Enter Aaron, alone, carrying a bag of gold.
AARON.
He that had wit would think that I had none,
To bury so much gold under a tree,
And never after to inherit it.
Let him that thinks of me so abjectly
Know that this gold must coin a stratagem,
Which, cunningly effected, will beget
A very excellent piece of villainy.
And so repose, sweet gold, for their unrest
That have their alms out of the empress’ chest.
[He hides the bag.]
Enter Tamora alone to the Moor.
TAMORA.
My lovely Aaron, wherefore look’st thou sad
When everything doth make a gleeful boast?
The birds chant melody on every bush,
The snakes lie rolled in the cheerful sun,
The green leaves quiver with the cooling wind,
And make a chequered shadow on the ground.

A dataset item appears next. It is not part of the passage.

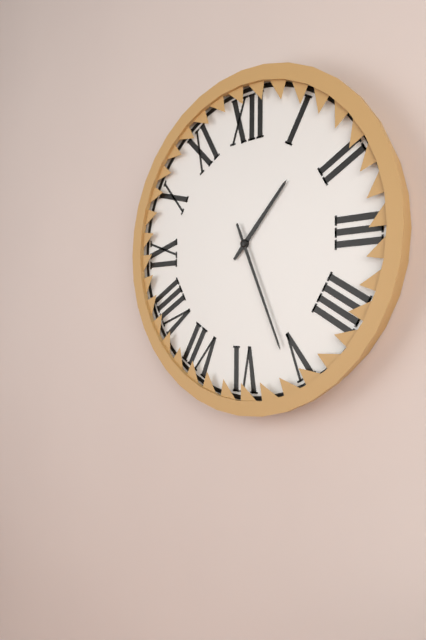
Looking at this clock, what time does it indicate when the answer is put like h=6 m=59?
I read h=1 m=26
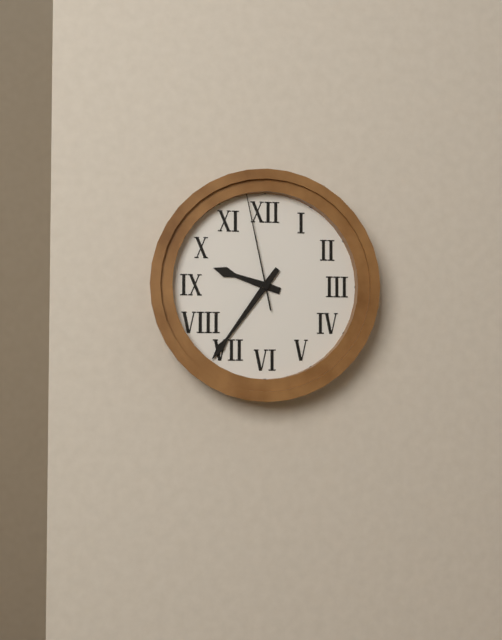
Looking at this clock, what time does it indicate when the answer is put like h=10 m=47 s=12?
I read h=9 m=36 s=58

Under their sweet shade, Aaron, let us sit,
And whilst the babbling echo mocks the hounds,
Replying shrilly to the well-tuned horns,
As if a double hunt were heard at once,
Let us sit down and mark their yelping noise;
And after conflict such as was supposed
The wand’ring prince and Dido once enjoyed,
When with a happy storm they were surprised,
And curtained with a counsel-keeping cave,
We may, each wreathed in the other’s arms,
Our pastimes done, possess a golden slumber,
Whiles hounds and horns and sweet melodious birds
Be unto us as is a nurse’s song
Of lullaby to bring her babe asleep.
AARON.
Madam, though Venus govern your desires,
Saturn is dominator over mine.
What signifies my deadly-standing eye,
My silence and my cloudy melancholy,
My fleece of woolly hair that now uncurls
Even as an adder when she doth unroll
To do some fatal execution?
No, madam, these are no venereal signs.
Vengeance is in my heart, death in my hand,
Blood and revenge are hammering in my head.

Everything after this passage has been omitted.